Kioto, podobnie jak Kraków, był stolicą przez wiele lat , od 794 do 1868 roku i znajdują się w nim cenne zabytki. Jednym z nich jest Zamek Nijo będący od początku XVII wieku oficjalną rezydencją szogunów Tokugawa. Właśnie w części tego rozległego kompleksu z imponującymi ogrodami odbyło się oficjalne otwarcie wystawy „Celebration” przygotowanej wspólnie przez kuratorów: Akiko Kasuyę (Kyoto University of Arts) i Pawła Pachciarka (Osaka University). Kasuya, m.in. także autorka monografii poświęconej historii współczesnej sztuki polskiej („Polish Avant-Garde Art: Applied Fantasy for Survival”) uhonorowana została polską Glorią Artis.

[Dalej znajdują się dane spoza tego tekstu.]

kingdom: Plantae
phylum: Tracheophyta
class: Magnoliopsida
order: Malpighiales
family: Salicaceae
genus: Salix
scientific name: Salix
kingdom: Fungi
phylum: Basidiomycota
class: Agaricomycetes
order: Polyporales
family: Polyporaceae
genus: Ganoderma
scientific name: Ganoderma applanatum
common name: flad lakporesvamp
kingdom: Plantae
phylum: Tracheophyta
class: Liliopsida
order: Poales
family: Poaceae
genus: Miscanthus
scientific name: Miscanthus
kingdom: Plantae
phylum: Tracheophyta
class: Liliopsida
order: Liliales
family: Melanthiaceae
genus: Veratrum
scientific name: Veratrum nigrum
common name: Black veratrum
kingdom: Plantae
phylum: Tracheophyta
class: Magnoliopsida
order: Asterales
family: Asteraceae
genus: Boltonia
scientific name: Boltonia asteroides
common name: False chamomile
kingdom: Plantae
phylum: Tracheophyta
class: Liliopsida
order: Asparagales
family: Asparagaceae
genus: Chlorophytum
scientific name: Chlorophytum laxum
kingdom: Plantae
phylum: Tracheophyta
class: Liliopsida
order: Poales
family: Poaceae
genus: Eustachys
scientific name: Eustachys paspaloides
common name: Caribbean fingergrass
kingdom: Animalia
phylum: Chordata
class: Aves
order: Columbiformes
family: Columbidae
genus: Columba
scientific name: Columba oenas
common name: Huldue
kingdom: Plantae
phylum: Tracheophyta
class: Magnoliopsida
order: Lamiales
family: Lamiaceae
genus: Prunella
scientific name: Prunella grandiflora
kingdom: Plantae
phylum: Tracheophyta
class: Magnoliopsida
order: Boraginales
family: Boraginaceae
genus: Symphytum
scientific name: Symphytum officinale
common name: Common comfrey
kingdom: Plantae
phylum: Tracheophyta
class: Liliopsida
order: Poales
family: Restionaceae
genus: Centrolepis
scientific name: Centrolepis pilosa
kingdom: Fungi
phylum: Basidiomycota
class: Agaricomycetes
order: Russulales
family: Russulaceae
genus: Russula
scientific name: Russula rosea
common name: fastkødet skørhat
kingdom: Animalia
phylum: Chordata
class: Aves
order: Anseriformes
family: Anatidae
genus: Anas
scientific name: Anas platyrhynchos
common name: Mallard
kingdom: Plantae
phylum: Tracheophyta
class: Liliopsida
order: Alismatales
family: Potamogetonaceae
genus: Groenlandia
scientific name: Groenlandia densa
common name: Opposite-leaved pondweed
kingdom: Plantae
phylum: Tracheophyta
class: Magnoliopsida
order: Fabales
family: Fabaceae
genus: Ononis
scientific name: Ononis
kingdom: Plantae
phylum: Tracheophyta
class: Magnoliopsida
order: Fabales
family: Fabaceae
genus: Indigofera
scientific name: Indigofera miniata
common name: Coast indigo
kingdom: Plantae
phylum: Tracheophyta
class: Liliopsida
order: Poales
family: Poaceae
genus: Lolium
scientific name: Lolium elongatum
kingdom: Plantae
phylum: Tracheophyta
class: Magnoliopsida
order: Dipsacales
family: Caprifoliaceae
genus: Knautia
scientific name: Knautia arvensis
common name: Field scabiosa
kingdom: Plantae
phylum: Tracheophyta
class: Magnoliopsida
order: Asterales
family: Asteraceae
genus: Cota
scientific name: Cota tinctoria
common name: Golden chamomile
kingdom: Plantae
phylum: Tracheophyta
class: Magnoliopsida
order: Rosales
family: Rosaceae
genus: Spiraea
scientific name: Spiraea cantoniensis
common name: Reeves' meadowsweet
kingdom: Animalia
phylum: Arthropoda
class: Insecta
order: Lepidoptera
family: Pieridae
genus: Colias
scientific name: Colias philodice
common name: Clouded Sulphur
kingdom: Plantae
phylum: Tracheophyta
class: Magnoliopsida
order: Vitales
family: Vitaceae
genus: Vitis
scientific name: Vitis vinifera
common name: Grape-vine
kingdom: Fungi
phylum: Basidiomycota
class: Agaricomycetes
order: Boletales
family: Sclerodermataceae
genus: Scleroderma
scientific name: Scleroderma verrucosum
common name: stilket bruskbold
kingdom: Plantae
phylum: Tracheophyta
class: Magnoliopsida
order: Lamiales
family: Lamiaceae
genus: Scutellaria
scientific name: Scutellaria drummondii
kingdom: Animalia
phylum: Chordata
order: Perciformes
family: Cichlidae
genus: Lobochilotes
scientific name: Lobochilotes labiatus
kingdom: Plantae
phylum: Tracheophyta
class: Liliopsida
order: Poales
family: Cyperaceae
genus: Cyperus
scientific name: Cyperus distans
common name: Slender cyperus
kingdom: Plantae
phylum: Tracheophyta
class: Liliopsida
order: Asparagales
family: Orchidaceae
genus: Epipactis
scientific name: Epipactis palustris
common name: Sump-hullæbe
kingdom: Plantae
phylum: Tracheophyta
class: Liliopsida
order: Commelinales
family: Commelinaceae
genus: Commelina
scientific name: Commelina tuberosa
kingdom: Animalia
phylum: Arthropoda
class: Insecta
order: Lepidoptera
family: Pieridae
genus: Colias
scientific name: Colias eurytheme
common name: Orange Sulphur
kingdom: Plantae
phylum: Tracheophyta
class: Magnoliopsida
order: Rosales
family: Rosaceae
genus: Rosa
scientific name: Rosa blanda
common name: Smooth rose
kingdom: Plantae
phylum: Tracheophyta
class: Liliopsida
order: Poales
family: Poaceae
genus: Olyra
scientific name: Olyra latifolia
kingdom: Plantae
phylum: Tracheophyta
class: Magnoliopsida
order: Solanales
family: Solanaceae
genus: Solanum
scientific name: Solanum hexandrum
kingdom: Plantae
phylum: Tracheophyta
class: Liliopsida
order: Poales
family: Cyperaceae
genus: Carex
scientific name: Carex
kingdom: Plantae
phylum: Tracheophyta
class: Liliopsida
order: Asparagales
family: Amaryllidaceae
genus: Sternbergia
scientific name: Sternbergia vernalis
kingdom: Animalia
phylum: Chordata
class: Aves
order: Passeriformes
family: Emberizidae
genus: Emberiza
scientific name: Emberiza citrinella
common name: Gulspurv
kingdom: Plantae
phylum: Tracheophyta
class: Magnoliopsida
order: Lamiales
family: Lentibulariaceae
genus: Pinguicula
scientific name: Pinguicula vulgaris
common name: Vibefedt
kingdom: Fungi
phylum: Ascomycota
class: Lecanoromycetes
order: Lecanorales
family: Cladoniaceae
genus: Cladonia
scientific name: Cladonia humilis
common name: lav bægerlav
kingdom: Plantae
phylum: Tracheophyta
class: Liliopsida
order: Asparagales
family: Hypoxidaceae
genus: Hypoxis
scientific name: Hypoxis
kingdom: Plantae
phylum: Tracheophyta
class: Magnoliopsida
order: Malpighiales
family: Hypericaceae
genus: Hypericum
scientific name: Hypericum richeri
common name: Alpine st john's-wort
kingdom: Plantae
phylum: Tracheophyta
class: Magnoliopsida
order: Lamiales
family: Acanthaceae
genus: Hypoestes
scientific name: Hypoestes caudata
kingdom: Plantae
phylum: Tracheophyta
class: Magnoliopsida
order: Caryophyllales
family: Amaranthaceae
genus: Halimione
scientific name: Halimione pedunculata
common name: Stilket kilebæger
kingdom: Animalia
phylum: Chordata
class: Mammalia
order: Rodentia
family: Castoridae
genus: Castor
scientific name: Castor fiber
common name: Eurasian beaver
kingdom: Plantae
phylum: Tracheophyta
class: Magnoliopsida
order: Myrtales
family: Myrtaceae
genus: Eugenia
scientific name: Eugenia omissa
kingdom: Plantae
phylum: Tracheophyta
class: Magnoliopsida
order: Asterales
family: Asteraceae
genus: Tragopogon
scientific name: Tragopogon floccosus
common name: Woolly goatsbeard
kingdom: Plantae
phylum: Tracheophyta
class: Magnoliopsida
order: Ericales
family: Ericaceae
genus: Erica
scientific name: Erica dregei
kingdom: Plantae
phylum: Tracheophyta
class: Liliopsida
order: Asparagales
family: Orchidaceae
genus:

Kuratorzy postanowili pokazać młodych artystów obalających stereotypy myślenia o sztuce i kulturze obu krajów. Zainspirowany i zrealizowany przez Instytut Adama Mickiewicza projekt rozpoczął się przed trzema laty – polscy i japońscy artyści wyjeżdżali na nawet trwające nawet kilkanaście tygodni pobyty. W czterech lokalizacjach Kioto 21 polskich i japońskich artystów pokazuje teraz prace, z których ponad 90 procent powstało specjalnie na wystawę. Wśród nich: instalacje, video, rzeźby.
Wystawa „Celebration” rozlokowana została w nie zawsze oczywistych miejscach. Jednym z nich jest właśnie Zamek Nijo, gdzie na filarach wzmocnień konstrukcji ścian umieszczona została m.in. instalacja dźwiękowa Daniela Koniusza składająca się z kilkunastu „odpadowych” dźwiękowych – jak nazywa je artysta, zbierający je od chwili przyjazdu do Japonii. Z bezprzewodowych małych głośników wydobywają się dźwięki m.in. kół jadących po szynach, czy wchodzenia pod górę.
Wiele prac zostało stworzonych specjalnie do Terminal Kyoto, skromnego i niepozornego z zewnątrz, tradycyjnego drewnianego japońskiego budynku mieszkalnego z ogrodem, służącego dziś wydarzeniom kulturalnym. Tu wędruje się po tatami zostawiwszy buty przed wejściem.